To be done >>
Answer these from the passage on missing data:
(a) In the empty-room scenario with no knowledge of Chinese, what two options do you have when the interviewer shows you characters?
(b) How many characters does the Chinese visual dictionary hold in the second scenario?
(c) What does the amount of data a machine learning model needs mostly depend on?

Are you working on a project where no data is available to you? Maybe you are expected to work with a small dataset or a dataset that has some missing values. Here are some ideas that might help you in the process.
Why is missing data a problem?
First things first, let’s understand the problem. Why is missing data an issue?
Let’s tackle the “No data” scenario first. Even though the problem of having no data might be obvious to data scientists, many people are not aware of the issue. Here is a high-level explanation of the problem. Imagine yourself sitting in an empty room. Someone tells you that in 10 minutes you will be asked to recognize Chinese characters. Let’s say that you have no previous knowledge of Chinese, nor is there a way you can learn anything. In 10 minutes, an interviewer comes and starts showing you some characters. You have two options - say nothing or guess the meaning. How well did you perform? Think of machine learning models as small, very simplified artificial brains. Whether we are talking about labeled or unlabeled data, training machine learning models requires data. Without it, the best models can do is guess.
Similar issues arise when working with small datasets or datasets with missing data entries - biased estimates. Imagine yourself in the same room, but this time there is a Chinese visual dictionary with 50 characters in it. You read it, memorize some characters, possibly detect some patterns that might be useful for detecting even more characters in the future. The interviewer comes and asks you to recognize 10 characters. Luckily, all 10 characters were in the book and your answers are 100% accurate. Now we can deduce that you have an excellent knowledge of Chinese! No? Why? What happens if you get another 10 characters you haven’t seen before? Based on those 10 characters, the interviewer can make any conclusion and it can vary from “highly proficient in written Chinese” to “no knowledge of Chinese whatsoever”. You can imagine how much damage could a poorly estimated machine learning model make in production.
In conclusion, working with limited amount of data will very likely result in poor models, biased estimates, wrong assumptions, incorrect error estimation. To solve these issues, we must minimise the amount of missing data, make the right assumptions when it comes to working with small datasets and choose the right algorithm and analytics approach to work with.
How much data do I need?
The more the merrier! But how much is enough? The amount of data required for a machine learning model to work depends mostly on the problem and the algorithm that is going to be used.

Raw records >>
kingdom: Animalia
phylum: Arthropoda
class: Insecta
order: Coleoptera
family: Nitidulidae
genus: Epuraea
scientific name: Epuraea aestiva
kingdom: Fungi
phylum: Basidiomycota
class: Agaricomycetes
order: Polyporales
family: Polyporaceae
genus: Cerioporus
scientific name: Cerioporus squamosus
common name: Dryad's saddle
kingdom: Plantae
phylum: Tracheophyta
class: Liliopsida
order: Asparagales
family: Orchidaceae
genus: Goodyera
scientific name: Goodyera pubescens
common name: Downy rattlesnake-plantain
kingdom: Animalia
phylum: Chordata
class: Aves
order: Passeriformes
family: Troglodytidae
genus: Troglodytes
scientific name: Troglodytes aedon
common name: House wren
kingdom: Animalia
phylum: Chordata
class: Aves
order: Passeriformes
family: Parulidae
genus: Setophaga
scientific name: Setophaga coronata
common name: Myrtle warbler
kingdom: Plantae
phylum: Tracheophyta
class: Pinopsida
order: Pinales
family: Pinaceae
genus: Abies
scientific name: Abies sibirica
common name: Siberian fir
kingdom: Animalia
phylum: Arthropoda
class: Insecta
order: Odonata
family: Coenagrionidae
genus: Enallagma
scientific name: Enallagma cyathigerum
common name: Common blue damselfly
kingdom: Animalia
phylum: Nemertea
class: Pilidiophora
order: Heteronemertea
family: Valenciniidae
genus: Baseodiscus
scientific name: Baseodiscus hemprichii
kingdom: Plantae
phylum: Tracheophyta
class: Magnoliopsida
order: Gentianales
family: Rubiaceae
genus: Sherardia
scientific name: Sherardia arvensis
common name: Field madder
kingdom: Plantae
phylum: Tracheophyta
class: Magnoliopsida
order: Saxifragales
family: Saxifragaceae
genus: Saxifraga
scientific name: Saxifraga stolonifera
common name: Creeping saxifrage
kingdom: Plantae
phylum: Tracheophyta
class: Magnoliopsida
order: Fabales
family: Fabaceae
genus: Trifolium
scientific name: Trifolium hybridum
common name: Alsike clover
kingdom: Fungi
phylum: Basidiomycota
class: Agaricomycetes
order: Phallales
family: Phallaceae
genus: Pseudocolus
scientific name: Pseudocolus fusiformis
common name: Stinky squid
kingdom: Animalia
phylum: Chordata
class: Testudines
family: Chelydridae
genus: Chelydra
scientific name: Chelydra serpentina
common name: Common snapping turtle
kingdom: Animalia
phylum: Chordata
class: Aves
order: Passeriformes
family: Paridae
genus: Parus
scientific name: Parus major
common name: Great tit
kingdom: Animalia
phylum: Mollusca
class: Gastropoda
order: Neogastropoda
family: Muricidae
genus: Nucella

The answer >>
(a) Say nothing or guess the meaning.
(b) 50 characters.
(c) The problem and the algorithm that is going to be used.